Bedroom tax could infringe human rights

Alan Miller, chairman of the Scottish Human Rights Commission, made the comments discussing the so-called bedroom tax during a debate on welfare reform.

Speaking at The Gathering, the annual charities conference in Glasgow, Mr Miller claimed the Department for Work and Pensions (DWP) had not addressed the question of human rights when framing the policy. "They asked, 'Is there an impact on human rights?' and ticked the box marked 'No'," he said. "That is not a proper impact assessment. It is a joke, or would be if the consequences were not so serious."
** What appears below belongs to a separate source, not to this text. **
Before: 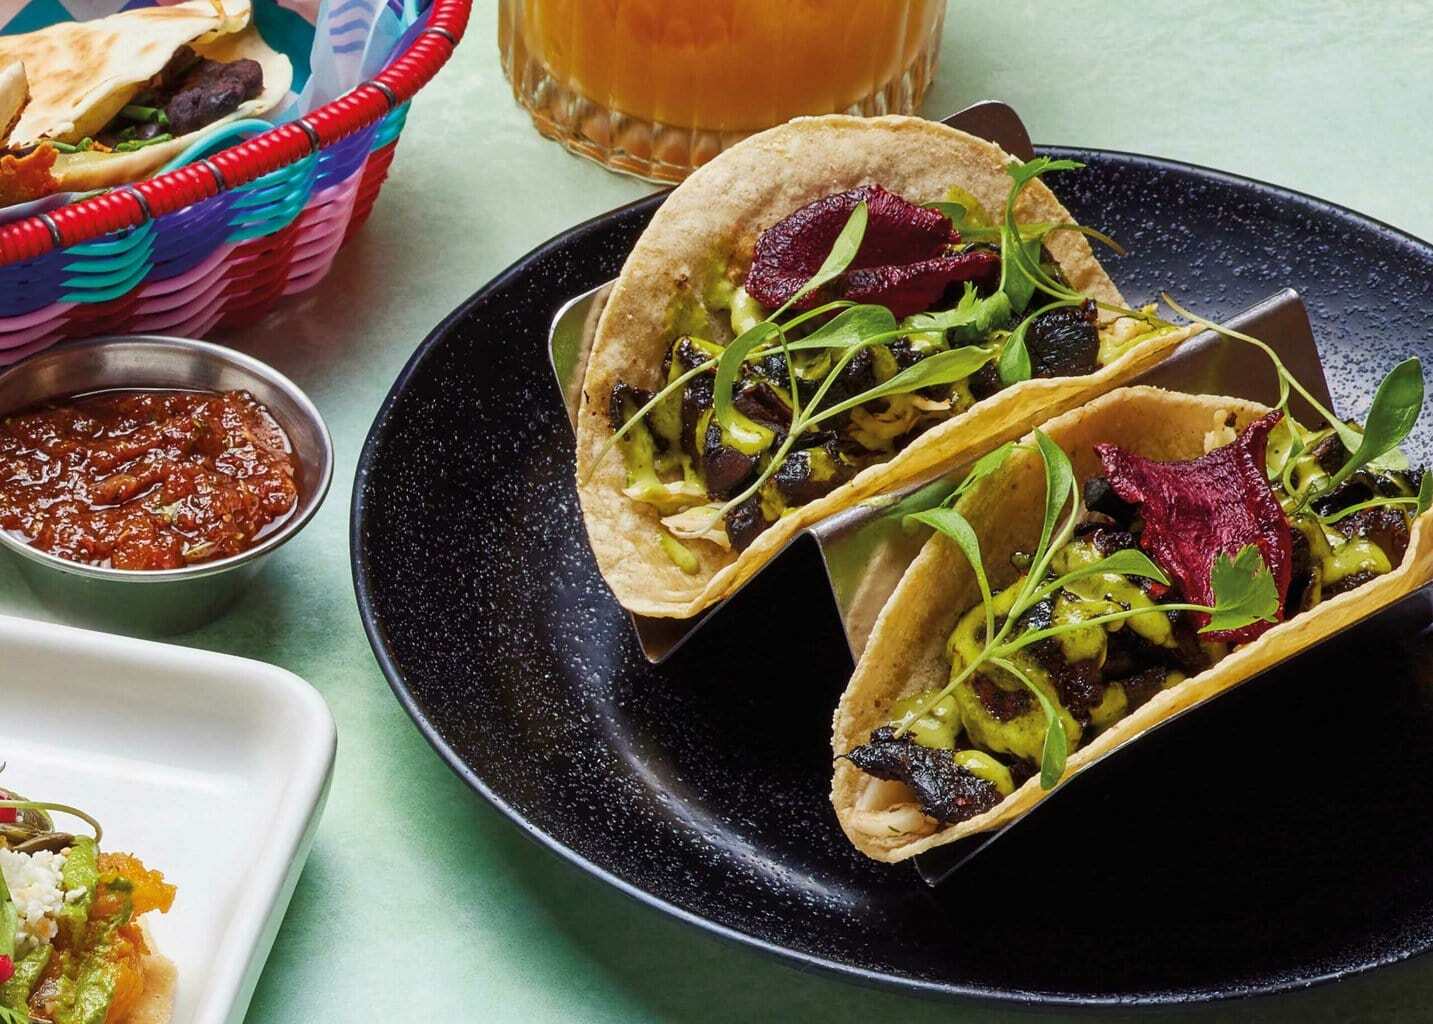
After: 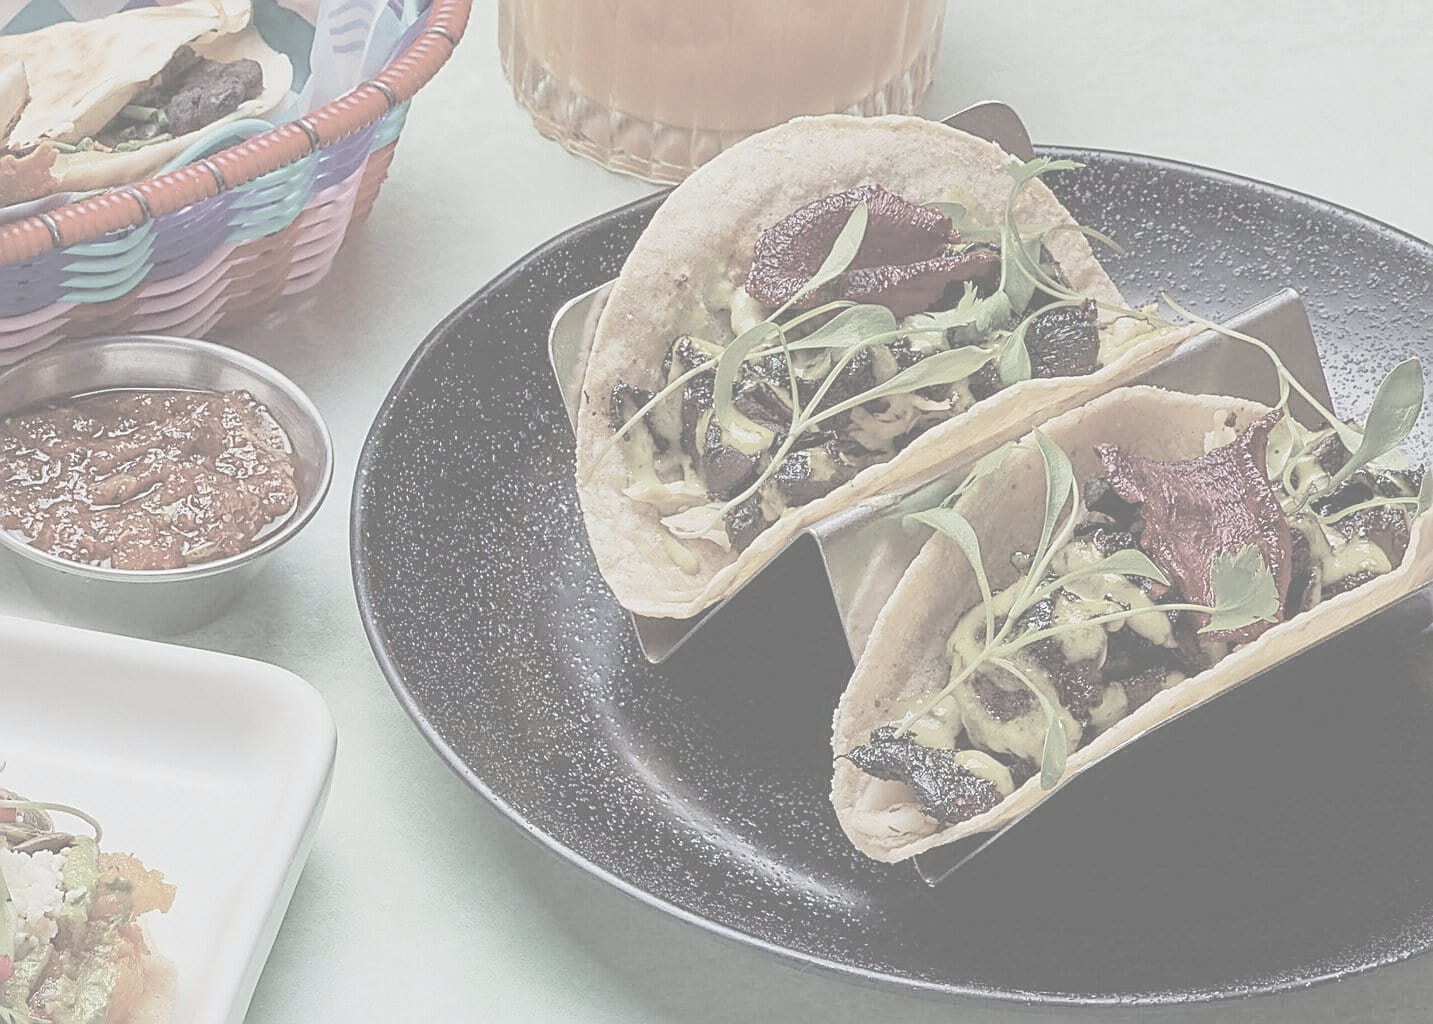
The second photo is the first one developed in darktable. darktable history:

The change means people in social housing who have rooms they are deemed not to need will lose a proportion of housing benefit, so they receive less than the cost of their rent. Mr Miller said if people were forced into arrears and evicted as a result, it was likely their right to a family life and home could be infringed. "The Government should have taken that into account," he said. He added that the UK authorities had failed to put into place internationally agreed standards on social and economic rights, citing Germany and Latvia where such a framework is constitutionally guaranteed.

German-based asylum seekers have forced the Government to review the payments they are expected to survive on by asserting a right to human dignity, while in Latvia pensioners used their laws to prove their Government had brought in austerity measures which disproportionately affected older people, forcing leaders to review its policy across the board.